Collected data entries
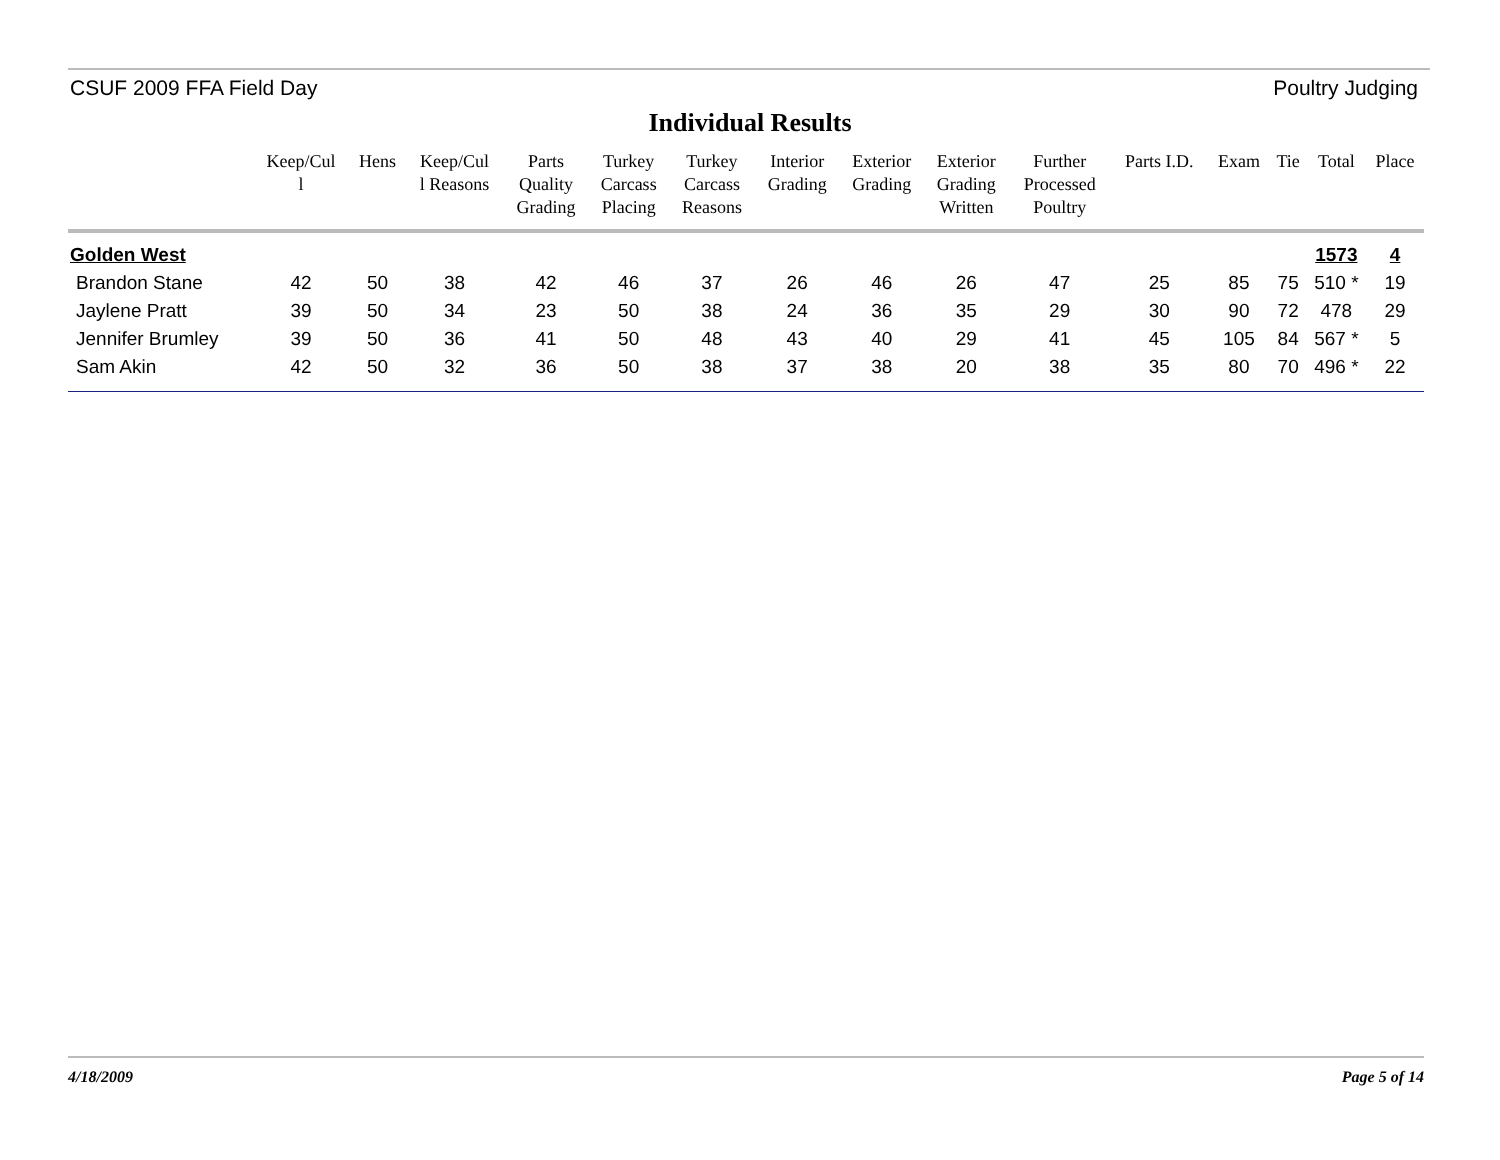CSUF 2009 FFA Field Day Poultry Judging
Individual Results
| | Keep/Cul l | Hens | Keep/Cul l Reasons | Parts Quality Grading | Turkey Carcass Placing | Turkey Carcass Reasons | Interior Grading | Exterior Grading | Exterior Grading Written | Further Processed Poultry | Parts I.D. | Exam | Tie | Total | Place |
| --- | --- | --- | --- | --- | --- | --- | --- | --- | --- | --- | --- | --- | --- | --- | --- |
| Golden West | | | | | | | | | | | | | | 1573 | 4 |
| Brandon Stane | 42 | 50 | 38 | 42 | 46 | 37 | 26 | 46 | 26 | 47 | 25 | 85 | 75 | 510 * | 19 |
| Jaylene Pratt | 39 | 50 | 34 | 23 | 50 | 38 | 24 | 36 | 35 | 29 | 30 | 90 | 72 | 478 | 29 |
| Jennifer Brumley | 39 | 50 | 36 | 41 | 50 | 48 | 43 | 40 | 29 | 41 | 45 | 105 | 84 | 567 * | 5 |
| Sam Akin | 42 | 50 | 32 | 36 | 50 | 38 | 37 | 38 | 20 | 38 | 35 | 80 | 70 | 496 * | 22 |
4/18/2009 Page 5 of 14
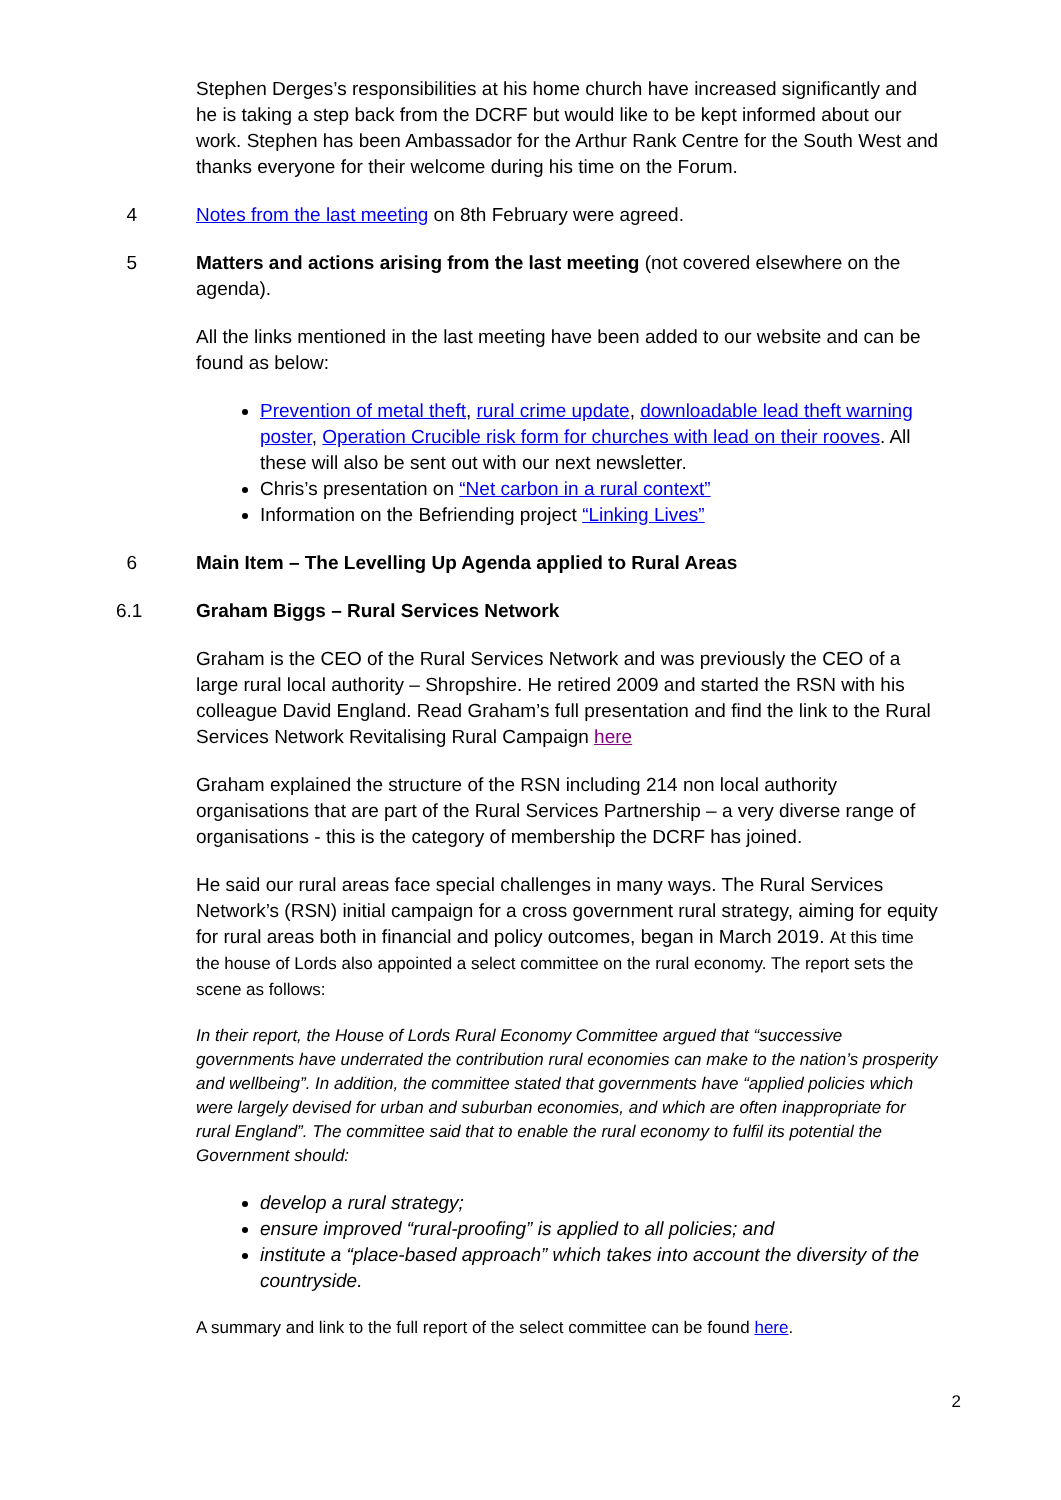Stephen Derges’s responsibilities at his home church have increased significantly and he is taking a step back from the DCRF but would like to be kept informed about our work. Stephen has been Ambassador for the Arthur Rank Centre for the South West and thanks everyone for their welcome during his time on the Forum.
4 Notes from the last meeting on 8th February were agreed.
5 Matters and actions arising from the last meeting (not covered elsewhere on the agenda).
All the links mentioned in the last meeting have been added to our website and can be found as below:
Prevention of metal theft, rural crime update, downloadable lead theft warning poster, Operation Crucible risk form for churches with lead on their rooves. All these will also be sent out with our next newsletter.
Chris’s presentation on “Net carbon in a rural context”
Information on the Befriending project “Linking Lives”
6 Main Item – The Levelling Up Agenda applied to Rural Areas
6.1 Graham Biggs – Rural Services Network
Graham is the CEO of the Rural Services Network and was previously the CEO of a large rural local authority – Shropshire. He retired 2009 and started the RSN with his colleague David England. Read Graham’s full presentation and find the link to the Rural Services Network Revitalising Rural Campaign here
Graham explained the structure of the RSN including 214 non local authority organisations that are part of the Rural Services Partnership – a very diverse range of organisations - this is the category of membership the DCRF has joined.
He said our rural areas face special challenges in many ways. The Rural Services Network’s (RSN) initial campaign for a cross government rural strategy, aiming for equity for rural areas both in financial and policy outcomes, began in March 2019. At this time the house of Lords also appointed a select committee on the rural economy. The report sets the scene as follows:
In their report, the House of Lords Rural Economy Committee argued that “successive governments have underrated the contribution rural economies can make to the nation’s prosperity and wellbeing”. In addition, the committee stated that governments have “applied policies which were largely devised for urban and suburban economies, and which are often inappropriate for rural England”. The committee said that to enable the rural economy to fulfil its potential the Government should:
develop a rural strategy;
ensure improved “rural-proofing” is applied to all policies; and
institute a “place-based approach” which takes into account the diversity of the countryside.
A summary and link to the full report of the select committee can be found here.
2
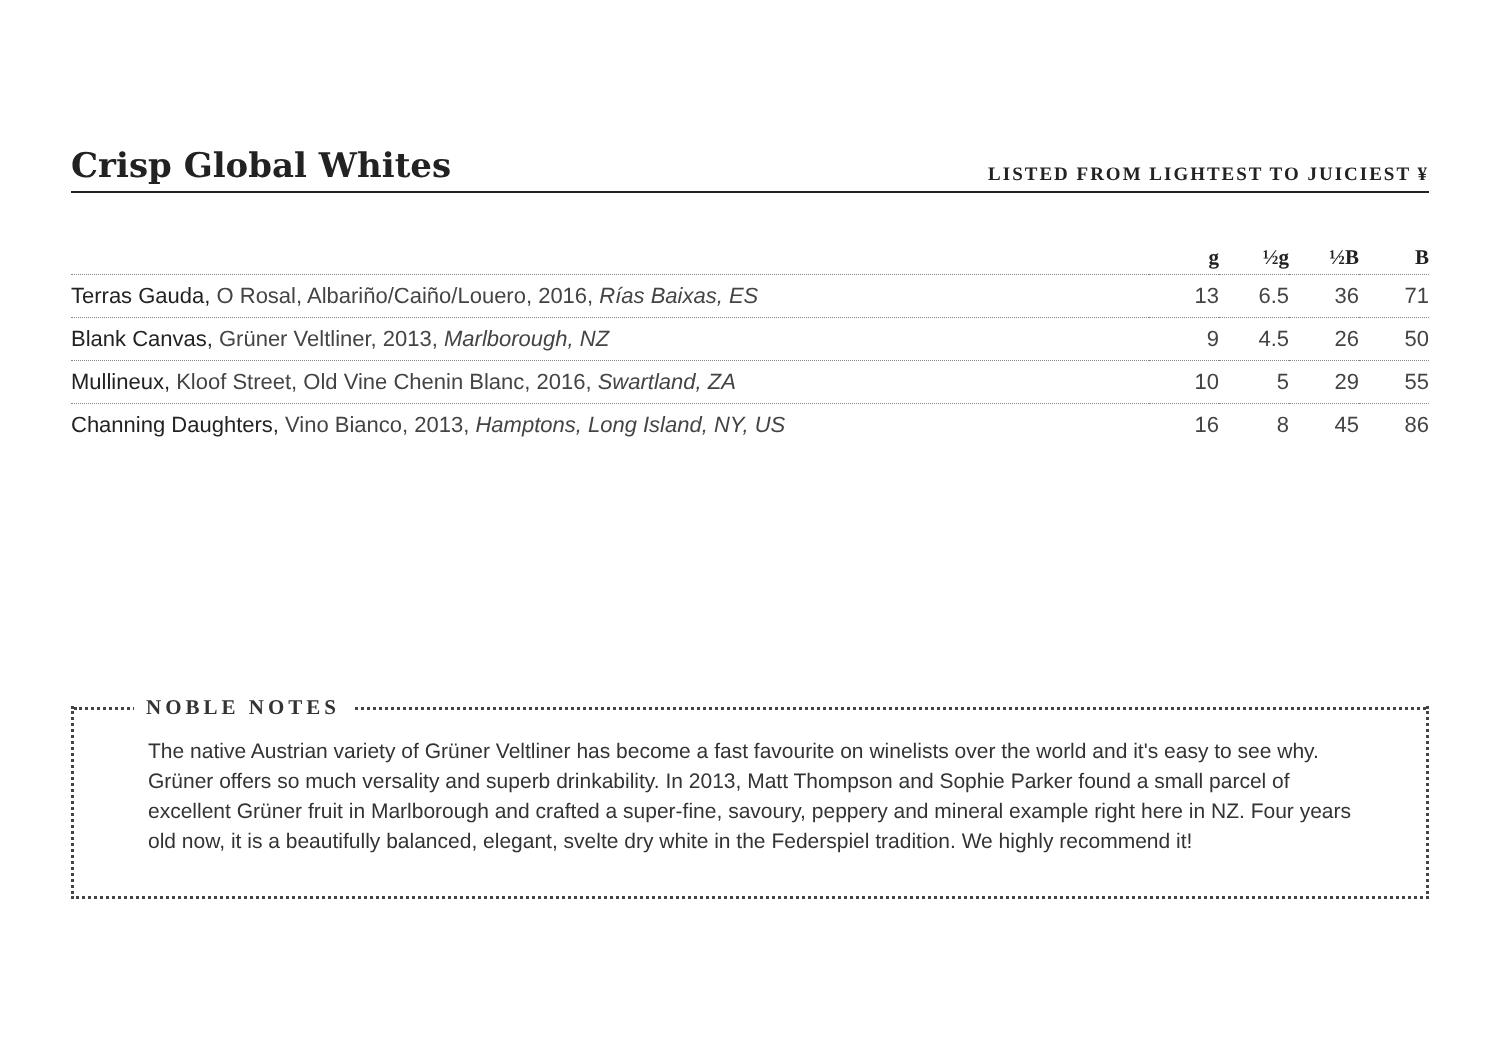Crisp Global Whites
LISTED FROM LIGHTEST TO JUICIEST ¥
| | g | ½g | ½B | B |
| --- | --- | --- | --- | --- |
| Terras Gauda, O Rosal, Albariño/Caiño/Louero, 2016, Rías Baixas, ES | 13 | 6.5 | 36 | 71 |
| Blank Canvas, Grüner Veltliner, 2013, Marlborough, NZ | 9 | 4.5 | 26 | 50 |
| Mullineux, Kloof Street, Old Vine Chenin Blanc, 2016, Swartland, ZA | 10 | 5 | 29 | 55 |
| Channing Daughters, Vino Bianco, 2013, Hamptons, Long Island, NY, US | 16 | 8 | 45 | 86 |
NOBLE NOTES
The native Austrian variety of Grüner Veltliner has become a fast favourite on winelists over the world and it's easy to see why. Grüner offers so much versality and superb drinkability. In 2013, Matt Thompson and Sophie Parker found a small parcel of excellent Grüner fruit in Marlborough and crafted a super-fine, savoury, peppery and mineral example right here in NZ. Four years old now, it is a beautifully balanced, elegant, svelte dry white in the Federspiel tradition. We highly recommend it!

* _Task goal_
Where a picture appears in the records above, omit it, and transcribe exactly the stretch of lines from the one with "72 | 478 | 29 |" through the one with "Graham is the".

* _Response_
| Jaylene Pratt | 39 | 50 | 34 | 23 | 50 | 38 | 24 | 36 | 35 | 29 | 30 | 90 | 72 | 478 | 29 |
| Jennifer Brumley | 39 | 50 | 36 | 41 | 50 | 48 | 43 | 40 | 29 | 41 | 45 | 105 | 84 | 567 * | 5 |
| Sam Akin | 42 | 50 | 32 | 36 | 50 | 38 | 37 | 38 | 20 | 38 | 35 | 80 | 70 | 496 * | 22 |
4/18/2009 Page 5 of 14
Stephen Derges’s responsibilities at his home church have increased significantly and he is taking a step back from the DCRF but would like to be kept informed about our work. Stephen has been Ambassador for the Arthur Rank Centre for the South West and thanks everyone for their welcome during his time on the Forum.
4 Notes from the last meeting on 8th February were agreed.
5 Matters and actions arising from the last meeting (not covered elsewhere on the agenda).
All the links mentioned in the last meeting have been added to our website and can be found as below:
Prevention of metal theft, rural crime update, downloadable lead theft warning poster, Operation Crucible risk form for churches with lead on their rooves. All these will also be sent out with our next newsletter.
Chris’s presentation on “Net carbon in a rural context”
Information on the Befriending project “Linking Lives”
6 Main Item – The Levelling Up Agenda applied to Rural Areas
6.1 Graham Biggs – Rural Services Network
Graham is the CEO of the Rural Services Network and was previously the CEO of a large rural local authority – Shropshire. He retired 2009 and started the RSN with his colleague David England. Read Graham’s full presentation and find the link to the Rural Services Network Revitalising Rural Campaign here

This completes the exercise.